In Shakespeare’s Sonnet 116, the speaker seems to be conveying the idea that love is unchanging and lasts forever. He says that “Love is not love / Which alters when it alteration finds, / Or bends with the remover to remove” (lines 2-4). Even though the people who are in love might change (alter), or someone might leave the relationship (remove), the feeling of love still remains, and if that feeling goes away, then it was never true love. The references to love as “an ever-fixèd mark” (5) that “is never shaken” (6) also add to the idea that love does not change.

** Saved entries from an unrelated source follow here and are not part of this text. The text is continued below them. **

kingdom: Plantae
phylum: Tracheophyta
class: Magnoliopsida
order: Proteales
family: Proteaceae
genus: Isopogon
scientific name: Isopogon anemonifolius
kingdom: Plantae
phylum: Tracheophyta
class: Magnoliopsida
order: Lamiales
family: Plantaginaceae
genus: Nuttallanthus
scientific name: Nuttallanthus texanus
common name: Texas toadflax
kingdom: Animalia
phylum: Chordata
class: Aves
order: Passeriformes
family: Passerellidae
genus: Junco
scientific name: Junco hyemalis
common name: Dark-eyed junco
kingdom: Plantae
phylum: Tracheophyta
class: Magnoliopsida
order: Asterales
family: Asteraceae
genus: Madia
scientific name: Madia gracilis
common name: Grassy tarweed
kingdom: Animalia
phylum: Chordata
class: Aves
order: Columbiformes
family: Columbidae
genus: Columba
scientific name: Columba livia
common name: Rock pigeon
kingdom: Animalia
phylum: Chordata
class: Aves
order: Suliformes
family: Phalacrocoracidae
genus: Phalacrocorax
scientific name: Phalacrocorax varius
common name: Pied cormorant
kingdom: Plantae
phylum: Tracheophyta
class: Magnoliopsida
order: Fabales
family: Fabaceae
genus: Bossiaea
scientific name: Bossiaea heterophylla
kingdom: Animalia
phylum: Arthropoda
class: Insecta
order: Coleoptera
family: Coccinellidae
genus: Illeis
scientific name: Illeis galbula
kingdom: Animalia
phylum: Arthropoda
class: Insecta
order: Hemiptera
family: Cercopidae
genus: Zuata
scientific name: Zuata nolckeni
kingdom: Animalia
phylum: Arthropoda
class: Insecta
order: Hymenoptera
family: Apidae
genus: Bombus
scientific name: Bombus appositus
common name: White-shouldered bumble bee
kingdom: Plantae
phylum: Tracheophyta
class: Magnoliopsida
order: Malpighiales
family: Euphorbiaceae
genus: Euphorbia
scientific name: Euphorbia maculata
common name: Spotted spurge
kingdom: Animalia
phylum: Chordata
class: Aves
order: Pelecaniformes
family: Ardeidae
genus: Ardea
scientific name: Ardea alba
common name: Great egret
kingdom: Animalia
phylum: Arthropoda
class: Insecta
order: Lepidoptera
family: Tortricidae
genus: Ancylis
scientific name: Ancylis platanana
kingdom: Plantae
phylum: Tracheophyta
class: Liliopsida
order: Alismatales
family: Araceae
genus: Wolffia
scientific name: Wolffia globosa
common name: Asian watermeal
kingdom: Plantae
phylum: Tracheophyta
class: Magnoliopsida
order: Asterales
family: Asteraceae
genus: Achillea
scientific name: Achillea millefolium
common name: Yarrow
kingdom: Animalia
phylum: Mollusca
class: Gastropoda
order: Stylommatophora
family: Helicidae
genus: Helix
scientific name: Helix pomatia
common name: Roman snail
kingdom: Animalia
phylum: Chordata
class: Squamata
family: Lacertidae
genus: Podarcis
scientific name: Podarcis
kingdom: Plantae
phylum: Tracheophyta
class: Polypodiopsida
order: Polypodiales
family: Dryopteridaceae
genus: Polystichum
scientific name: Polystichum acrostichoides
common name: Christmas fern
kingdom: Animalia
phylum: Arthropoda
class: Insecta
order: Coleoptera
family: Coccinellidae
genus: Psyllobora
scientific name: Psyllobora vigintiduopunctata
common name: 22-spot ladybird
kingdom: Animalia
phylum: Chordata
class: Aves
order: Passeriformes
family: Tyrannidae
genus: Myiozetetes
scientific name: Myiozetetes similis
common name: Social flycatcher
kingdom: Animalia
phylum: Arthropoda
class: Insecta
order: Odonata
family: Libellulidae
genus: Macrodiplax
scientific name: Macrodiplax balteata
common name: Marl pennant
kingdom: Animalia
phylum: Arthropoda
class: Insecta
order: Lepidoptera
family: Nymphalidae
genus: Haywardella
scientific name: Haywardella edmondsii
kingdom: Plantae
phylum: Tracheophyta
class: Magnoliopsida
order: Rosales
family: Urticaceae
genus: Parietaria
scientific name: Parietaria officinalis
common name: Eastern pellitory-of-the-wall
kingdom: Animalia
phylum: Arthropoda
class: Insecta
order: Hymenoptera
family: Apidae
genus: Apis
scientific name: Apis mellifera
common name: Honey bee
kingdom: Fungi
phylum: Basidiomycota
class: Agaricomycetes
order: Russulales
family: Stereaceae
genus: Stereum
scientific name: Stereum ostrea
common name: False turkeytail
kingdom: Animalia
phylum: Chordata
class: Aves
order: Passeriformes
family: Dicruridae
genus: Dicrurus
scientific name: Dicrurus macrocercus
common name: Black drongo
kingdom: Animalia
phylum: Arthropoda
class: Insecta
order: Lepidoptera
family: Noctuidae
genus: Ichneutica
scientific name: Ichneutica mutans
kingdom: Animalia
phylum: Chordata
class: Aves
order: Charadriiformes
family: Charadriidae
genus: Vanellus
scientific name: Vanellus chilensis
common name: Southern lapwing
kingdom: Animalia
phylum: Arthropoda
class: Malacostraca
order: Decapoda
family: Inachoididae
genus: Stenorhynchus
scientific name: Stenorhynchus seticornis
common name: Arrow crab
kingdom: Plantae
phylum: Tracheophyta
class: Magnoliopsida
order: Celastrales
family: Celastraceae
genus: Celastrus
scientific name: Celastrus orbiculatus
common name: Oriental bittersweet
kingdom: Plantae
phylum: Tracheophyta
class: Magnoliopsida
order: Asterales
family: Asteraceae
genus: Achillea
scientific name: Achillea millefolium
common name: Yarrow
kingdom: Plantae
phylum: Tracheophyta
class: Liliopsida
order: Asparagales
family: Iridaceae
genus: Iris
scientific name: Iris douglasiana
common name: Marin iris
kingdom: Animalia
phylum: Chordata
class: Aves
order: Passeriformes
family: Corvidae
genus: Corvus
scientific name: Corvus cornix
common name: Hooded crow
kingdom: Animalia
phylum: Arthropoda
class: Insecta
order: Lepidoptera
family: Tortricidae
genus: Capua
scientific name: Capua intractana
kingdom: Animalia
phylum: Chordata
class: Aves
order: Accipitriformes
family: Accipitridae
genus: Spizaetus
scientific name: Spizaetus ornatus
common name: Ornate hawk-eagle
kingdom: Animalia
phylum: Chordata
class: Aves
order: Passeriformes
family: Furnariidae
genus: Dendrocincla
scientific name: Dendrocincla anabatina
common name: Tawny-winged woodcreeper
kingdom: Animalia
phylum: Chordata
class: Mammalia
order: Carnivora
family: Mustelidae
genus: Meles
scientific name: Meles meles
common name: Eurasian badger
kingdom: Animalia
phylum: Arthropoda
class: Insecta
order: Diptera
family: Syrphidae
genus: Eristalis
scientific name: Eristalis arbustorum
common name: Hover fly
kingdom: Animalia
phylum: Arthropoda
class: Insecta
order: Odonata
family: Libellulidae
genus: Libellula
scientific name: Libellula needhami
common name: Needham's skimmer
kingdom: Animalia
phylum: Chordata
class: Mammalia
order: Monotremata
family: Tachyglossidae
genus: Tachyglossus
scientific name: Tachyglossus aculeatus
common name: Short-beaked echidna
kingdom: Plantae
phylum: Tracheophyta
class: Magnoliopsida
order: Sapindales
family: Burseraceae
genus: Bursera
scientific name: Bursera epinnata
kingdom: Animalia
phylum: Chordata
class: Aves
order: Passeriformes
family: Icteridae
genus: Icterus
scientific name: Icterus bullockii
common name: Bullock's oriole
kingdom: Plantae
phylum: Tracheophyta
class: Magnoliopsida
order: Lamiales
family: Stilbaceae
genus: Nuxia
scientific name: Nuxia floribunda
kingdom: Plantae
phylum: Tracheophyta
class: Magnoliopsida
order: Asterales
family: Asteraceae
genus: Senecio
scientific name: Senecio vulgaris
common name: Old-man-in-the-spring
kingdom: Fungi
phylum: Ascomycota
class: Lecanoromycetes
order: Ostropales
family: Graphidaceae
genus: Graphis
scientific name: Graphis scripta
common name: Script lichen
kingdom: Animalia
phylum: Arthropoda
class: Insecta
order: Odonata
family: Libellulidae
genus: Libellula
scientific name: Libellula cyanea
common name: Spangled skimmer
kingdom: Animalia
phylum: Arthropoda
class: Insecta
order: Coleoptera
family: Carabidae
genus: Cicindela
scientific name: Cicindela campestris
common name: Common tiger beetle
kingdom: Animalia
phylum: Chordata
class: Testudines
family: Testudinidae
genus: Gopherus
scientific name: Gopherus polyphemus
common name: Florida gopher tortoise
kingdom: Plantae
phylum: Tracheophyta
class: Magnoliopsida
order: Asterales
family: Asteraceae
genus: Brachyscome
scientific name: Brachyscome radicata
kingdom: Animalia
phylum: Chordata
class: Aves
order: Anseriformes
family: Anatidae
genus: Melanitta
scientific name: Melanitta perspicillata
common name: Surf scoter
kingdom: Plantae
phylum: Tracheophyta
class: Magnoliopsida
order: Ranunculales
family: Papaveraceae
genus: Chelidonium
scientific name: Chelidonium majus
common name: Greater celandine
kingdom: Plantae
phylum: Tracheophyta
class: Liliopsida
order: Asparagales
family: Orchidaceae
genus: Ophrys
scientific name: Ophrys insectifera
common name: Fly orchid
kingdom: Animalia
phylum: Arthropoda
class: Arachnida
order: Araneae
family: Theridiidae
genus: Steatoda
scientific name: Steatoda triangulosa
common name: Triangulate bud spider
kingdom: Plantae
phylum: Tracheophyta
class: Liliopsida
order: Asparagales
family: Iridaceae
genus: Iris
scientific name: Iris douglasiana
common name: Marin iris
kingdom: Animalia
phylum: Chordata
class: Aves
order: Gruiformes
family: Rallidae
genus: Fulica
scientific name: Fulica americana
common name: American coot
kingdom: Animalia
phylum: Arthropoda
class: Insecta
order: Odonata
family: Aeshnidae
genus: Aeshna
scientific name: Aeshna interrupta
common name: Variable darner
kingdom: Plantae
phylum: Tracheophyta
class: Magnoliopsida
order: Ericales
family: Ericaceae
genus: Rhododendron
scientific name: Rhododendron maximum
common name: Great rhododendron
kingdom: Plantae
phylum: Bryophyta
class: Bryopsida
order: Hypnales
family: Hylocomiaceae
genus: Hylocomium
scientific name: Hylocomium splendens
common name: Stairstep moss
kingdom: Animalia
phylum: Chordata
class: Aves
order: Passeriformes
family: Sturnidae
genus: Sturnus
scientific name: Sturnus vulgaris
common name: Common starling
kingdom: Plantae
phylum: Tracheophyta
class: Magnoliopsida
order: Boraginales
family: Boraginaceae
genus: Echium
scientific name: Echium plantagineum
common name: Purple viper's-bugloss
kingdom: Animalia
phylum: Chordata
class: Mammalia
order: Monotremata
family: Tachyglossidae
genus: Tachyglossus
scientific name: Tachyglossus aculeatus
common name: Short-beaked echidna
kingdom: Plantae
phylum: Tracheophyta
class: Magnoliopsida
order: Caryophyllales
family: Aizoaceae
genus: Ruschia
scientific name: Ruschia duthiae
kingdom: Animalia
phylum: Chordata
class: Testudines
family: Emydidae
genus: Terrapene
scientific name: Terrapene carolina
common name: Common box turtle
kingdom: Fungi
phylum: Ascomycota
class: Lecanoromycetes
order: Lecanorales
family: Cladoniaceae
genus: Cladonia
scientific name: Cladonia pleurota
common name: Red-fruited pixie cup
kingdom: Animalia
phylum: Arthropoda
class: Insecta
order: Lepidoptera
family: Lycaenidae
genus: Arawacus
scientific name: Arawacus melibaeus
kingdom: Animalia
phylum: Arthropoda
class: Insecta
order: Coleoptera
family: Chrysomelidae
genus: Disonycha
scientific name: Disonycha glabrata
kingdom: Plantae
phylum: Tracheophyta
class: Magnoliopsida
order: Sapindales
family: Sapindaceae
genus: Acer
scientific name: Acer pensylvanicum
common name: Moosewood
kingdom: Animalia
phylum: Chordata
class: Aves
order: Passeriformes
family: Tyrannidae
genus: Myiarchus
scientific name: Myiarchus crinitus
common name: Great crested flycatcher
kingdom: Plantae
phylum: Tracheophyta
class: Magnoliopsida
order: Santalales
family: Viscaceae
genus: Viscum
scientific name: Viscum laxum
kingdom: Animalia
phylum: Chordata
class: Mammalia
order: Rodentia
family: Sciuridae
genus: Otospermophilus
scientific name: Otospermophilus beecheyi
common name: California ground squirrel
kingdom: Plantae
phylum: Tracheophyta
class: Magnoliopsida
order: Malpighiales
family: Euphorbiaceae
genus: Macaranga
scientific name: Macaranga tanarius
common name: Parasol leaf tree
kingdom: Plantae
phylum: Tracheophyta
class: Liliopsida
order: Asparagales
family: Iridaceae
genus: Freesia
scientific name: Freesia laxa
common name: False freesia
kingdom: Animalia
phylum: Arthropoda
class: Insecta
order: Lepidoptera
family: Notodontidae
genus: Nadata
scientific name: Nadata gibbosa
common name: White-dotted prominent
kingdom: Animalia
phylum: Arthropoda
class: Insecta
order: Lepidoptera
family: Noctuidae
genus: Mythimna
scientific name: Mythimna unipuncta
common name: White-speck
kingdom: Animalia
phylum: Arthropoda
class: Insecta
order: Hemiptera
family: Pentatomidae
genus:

The lines “Love’s not time’s fool, though rosy lips and cheeks / Within his bending sickle’s compass come” (9-10) signify that time does not destroy true love, even though time (which is referred to as a “he”) has the power to change people’s appearances as they age, taking away “rosy lips and cheeks.” Similarly, the speaker says that “Love alters not with his brief hours and weeks, / But bears it out even to the edge of doom” (11-12). Love doesn’t change as days and weeks go by, but instead lasts until the end of time, “the edge of doom.”

I think the format of this poem as a sonnet also adds to the idea that love is powerful. In just 14 lines, Shakespeare was able to write about the speaker’s multiple viewpoints of what love it and isn’t. He gets right to the point and doesn’t leave anything up for debate, showing the speaker is certain about what love is.